News Life and Health25 Oct 2018

India:Insurers told to comply with HIV/AIDS law

25 Oct 2018

The insurance regulator IRDAI has asked insurance companies not to deny insurance to persons suffering from HIV/AIDS in India, unless their decisions are supported by actuarial studies.

“Insurers must cover the condition either under comprehensive health plans or design separate products for patients suffering from it,” said Mr Subhash Chandra Khuntia, IRDAI chairman. The premium calculation will depend on actuarial assessment and data analysis by the insurers, he said.

The regulator's directive was given to comply with the HIV and AIDS (Prevention and Control) Act, 2017 which took effect on 10 September. The Act bars insurance companies from discriminating against HIV-positive individuals.

According to National AIDS Control Organisation, there were an estimated 2.14m people living with HIV in India at the end of 2017.

Insurance officials told Moneycontrol that the premiums will be very high for HIV/AIDS patients. For instance, if an average health insurance premium is INR7,000 ($96) per year, it would be 2.5-3 times that for an HIV-positive patient. Similar differences in premium will also be seen for life insurance coverage of a healthy person compared to that of an HIV-positive patient.

According to a Bloomberg Quint report, insurers say pricing HIV/AIDS insurance will be a challenge till there’s enough historical data.

Mr Ashish Mehrotra, managing director and CEO of Max Bupa Health Insurance, said, “Experience from international markets and reinsurers would have to be used to decide the premium rates.”

Insurers have agreed that those covered under existing health insurance plans will also be covered for HIV/AIDS only if the condition was detected during the insurance period.

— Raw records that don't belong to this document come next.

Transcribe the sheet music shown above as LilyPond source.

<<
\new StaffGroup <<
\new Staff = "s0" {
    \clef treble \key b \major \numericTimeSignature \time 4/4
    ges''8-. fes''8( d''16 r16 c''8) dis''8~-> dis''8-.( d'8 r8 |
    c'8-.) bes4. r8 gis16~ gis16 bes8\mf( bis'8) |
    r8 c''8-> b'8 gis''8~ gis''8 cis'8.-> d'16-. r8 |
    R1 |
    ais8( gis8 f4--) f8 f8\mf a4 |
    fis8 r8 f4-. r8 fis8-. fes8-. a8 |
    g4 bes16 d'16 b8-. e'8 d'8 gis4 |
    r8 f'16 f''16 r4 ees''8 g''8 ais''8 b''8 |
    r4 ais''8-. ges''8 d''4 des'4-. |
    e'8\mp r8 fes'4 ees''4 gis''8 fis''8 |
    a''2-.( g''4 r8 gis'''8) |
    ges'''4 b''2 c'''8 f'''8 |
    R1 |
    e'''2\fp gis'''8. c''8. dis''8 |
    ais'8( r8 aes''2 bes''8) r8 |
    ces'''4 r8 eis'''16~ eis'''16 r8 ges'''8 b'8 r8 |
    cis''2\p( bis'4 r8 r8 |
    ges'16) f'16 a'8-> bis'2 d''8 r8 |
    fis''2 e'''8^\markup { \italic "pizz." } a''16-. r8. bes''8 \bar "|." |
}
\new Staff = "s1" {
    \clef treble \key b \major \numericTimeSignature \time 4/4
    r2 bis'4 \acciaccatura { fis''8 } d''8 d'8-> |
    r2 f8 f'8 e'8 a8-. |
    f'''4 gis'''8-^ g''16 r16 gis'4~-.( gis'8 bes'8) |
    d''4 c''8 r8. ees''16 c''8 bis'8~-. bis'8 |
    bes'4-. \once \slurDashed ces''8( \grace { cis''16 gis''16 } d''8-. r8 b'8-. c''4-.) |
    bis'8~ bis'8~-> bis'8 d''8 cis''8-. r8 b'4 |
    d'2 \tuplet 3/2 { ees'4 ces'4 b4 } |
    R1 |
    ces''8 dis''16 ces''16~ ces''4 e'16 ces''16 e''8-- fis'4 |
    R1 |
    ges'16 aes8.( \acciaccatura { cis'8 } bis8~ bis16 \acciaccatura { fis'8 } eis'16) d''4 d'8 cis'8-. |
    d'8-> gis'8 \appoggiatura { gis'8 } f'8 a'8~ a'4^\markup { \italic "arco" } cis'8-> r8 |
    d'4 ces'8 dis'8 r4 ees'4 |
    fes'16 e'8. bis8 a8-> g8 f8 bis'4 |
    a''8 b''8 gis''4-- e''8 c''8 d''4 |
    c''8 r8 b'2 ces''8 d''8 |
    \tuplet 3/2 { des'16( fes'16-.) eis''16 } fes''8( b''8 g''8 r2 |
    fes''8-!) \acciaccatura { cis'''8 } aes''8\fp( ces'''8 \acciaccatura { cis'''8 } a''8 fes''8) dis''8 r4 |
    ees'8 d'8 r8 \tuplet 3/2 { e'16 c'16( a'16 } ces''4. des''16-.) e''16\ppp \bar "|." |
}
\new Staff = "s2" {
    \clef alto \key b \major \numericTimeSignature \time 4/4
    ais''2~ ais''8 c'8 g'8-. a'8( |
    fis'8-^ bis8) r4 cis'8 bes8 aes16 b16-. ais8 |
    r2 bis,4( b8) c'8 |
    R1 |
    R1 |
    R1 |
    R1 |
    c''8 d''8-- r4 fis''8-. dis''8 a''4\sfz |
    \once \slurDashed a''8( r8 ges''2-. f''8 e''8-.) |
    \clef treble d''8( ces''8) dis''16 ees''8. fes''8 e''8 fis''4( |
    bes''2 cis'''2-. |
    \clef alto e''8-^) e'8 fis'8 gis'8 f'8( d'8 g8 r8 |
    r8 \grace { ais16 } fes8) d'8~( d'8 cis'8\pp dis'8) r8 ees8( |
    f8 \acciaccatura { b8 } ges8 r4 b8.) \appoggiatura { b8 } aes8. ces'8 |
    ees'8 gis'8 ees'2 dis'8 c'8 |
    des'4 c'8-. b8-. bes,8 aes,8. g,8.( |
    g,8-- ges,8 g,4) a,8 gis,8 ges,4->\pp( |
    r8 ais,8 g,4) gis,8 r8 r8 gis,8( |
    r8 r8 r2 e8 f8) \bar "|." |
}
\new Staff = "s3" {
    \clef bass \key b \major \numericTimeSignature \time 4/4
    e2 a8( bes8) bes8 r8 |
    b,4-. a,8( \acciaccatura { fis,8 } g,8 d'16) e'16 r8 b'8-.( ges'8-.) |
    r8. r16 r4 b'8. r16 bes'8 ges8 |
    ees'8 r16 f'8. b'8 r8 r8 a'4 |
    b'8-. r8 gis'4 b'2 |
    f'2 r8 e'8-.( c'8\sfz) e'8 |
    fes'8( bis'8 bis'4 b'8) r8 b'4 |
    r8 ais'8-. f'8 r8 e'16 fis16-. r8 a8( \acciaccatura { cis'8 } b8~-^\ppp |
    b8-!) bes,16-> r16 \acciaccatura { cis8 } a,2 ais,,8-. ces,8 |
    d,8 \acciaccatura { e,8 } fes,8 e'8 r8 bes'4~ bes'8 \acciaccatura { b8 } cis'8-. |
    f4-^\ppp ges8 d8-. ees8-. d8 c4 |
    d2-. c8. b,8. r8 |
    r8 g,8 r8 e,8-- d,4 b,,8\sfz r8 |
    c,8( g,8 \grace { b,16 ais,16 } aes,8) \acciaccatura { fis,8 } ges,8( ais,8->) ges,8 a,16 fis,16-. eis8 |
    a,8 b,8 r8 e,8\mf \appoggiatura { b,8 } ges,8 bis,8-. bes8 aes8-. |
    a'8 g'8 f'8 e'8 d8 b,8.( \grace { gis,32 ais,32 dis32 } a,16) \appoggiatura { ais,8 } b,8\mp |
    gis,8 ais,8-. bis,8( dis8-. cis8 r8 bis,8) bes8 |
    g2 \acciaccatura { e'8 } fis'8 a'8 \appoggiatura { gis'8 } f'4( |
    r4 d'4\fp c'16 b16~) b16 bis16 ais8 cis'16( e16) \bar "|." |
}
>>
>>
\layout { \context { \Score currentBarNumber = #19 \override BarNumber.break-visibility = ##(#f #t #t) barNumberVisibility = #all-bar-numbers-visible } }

“If an insured person gets diagnosed with HIV/AIDS, then that person will be covered under the basic health cover,” said Mr Sanjay Datta, chief of underwriting and claims at ICICI Lombard General Insurance. “A separate optional cover must be designed for those who declare themselves HIV-positive, the premium for which would be higher than basic health plan.”

Prior to the law taking effect, HIV/AIDS was excluded from all health insurance plans in the Indian market, barring a group policy by Star Health and Allied Insurance which was launched in 2010.